Segment Start: Data excerpts
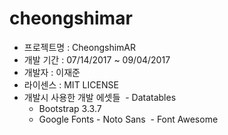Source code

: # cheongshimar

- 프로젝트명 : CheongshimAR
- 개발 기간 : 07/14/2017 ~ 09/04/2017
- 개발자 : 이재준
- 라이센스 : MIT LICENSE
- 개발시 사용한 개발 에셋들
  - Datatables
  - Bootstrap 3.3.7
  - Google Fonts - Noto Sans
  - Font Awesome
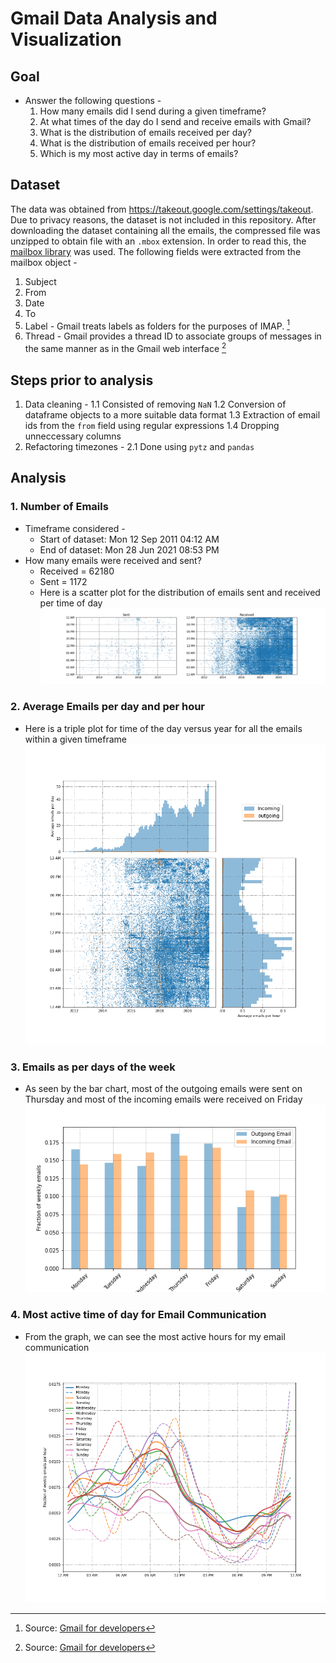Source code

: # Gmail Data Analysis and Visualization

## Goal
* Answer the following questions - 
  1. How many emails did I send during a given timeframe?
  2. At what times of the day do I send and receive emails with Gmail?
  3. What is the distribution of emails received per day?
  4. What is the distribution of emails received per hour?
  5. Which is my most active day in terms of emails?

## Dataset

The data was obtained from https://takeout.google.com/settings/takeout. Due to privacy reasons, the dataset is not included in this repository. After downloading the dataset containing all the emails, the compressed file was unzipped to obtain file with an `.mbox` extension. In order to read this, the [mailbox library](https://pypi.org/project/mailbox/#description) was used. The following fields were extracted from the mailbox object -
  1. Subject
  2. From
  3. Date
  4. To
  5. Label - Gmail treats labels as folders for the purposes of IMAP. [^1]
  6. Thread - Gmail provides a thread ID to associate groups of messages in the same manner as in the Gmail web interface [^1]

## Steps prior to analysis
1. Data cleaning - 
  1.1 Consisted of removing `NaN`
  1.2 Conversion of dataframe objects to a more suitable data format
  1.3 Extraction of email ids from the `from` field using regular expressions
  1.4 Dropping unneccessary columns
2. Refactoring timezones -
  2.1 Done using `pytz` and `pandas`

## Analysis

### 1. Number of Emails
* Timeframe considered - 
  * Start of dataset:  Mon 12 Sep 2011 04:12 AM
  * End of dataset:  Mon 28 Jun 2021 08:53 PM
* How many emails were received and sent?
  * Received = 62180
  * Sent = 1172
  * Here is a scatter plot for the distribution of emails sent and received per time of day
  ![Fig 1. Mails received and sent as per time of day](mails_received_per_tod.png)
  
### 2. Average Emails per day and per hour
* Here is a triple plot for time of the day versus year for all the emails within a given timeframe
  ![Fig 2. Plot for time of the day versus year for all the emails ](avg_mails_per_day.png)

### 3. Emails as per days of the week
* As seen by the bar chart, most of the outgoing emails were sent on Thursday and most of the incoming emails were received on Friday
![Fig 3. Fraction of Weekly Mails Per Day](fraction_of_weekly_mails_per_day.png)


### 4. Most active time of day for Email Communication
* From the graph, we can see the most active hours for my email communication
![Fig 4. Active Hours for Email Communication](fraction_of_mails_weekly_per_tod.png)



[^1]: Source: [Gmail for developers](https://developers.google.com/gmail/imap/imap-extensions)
Segment End: Data excerpts
_Task brief_. With the pictures set aside, please write out all of the records above exactly.

_Solution to this exercise_.
Source code

: # cheongshimar

- 프로젝트명 : CheongshimAR
- 개발 기간 : 07/14/2017 ~ 09/04/2017
- 개발자 : 이재준
- 라이센스 : MIT LICENSE
- 개발시 사용한 개발 에셋들
  - Datatables
  - Bootstrap 3.3.7
  - Google Fonts - Noto Sans
  - Font Awesome
Source code

: # Gmail Data Analysis and Visualization

## Goal
* Answer the following questions - 
  1. How many emails did I send during a given timeframe?
  2. At what times of the day do I send and receive emails with Gmail?
  3. What is the distribution of emails received per day?
  4. What is the distribution of emails received per hour?
  5. Which is my most active day in terms of emails?

## Dataset

The data was obtained from https://takeout.google.com/settings/takeout. Due to privacy reasons, the dataset is not included in this repository. After downloading the dataset containing all the emails, the compressed file was unzipped to obtain file with an `.mbox` extension. In order to read this, the [mailbox library](https://pypi.org/project/mailbox/#description) was used. The following fields were extracted from the mailbox object -
  1. Subject
  2. From
  3. Date
  4. To
  5. Label - Gmail treats labels as folders for the purposes of IMAP. [^1]
  6. Thread - Gmail provides a thread ID to associate groups of messages in the same manner as in the Gmail web interface [^1]

## Steps prior to analysis
1. Data cleaning - 
  1.1 Consisted of removing `NaN`
  1.2 Conversion of dataframe objects to a more suitable data format
  1.3 Extraction of email ids from the `from` field using regular expressions
  1.4 Dropping unneccessary columns
2. Refactoring timezones -
  2.1 Done using `pytz` and `pandas`

## Analysis

### 1. Number of Emails
* Timeframe considered - 
  * Start of dataset:  Mon 12 Sep 2011 04:12 AM
  * End of dataset:  Mon 28 Jun 2021 08:53 PM
* How many emails were received and sent?
  * Received = 62180
  * Sent = 1172
  * Here is a scatter plot for the distribution of emails sent and received per time of day
  ![Fig 1. Mails received and sent as per time of day](mails_received_per_tod.png)
  
### 2. Average Emails per day and per hour
* Here is a triple plot for time of the day versus year for all the emails within a given timeframe
  ![Fig 2. Plot for time of the day versus year for all the emails ](avg_mails_per_day.png)

### 3. Emails as per days of the week
* As seen by the bar chart, most of the outgoing emails were sent on Thursday and most of the incoming emails were received on Friday
![Fig 3. Fraction of Weekly Mails Per Day](fraction_of_weekly_mails_per_day.png)


### 4. Most active time of day for Email Communication
* From the graph, we can see the most active hours for my email communication
![Fig 4. Active Hours for Email Communication](fraction_of_mails_weekly_per_tod.png)



[^1]: Source: [Gmail for developers](https://developers.google.com/gmail/imap/imap-extensions)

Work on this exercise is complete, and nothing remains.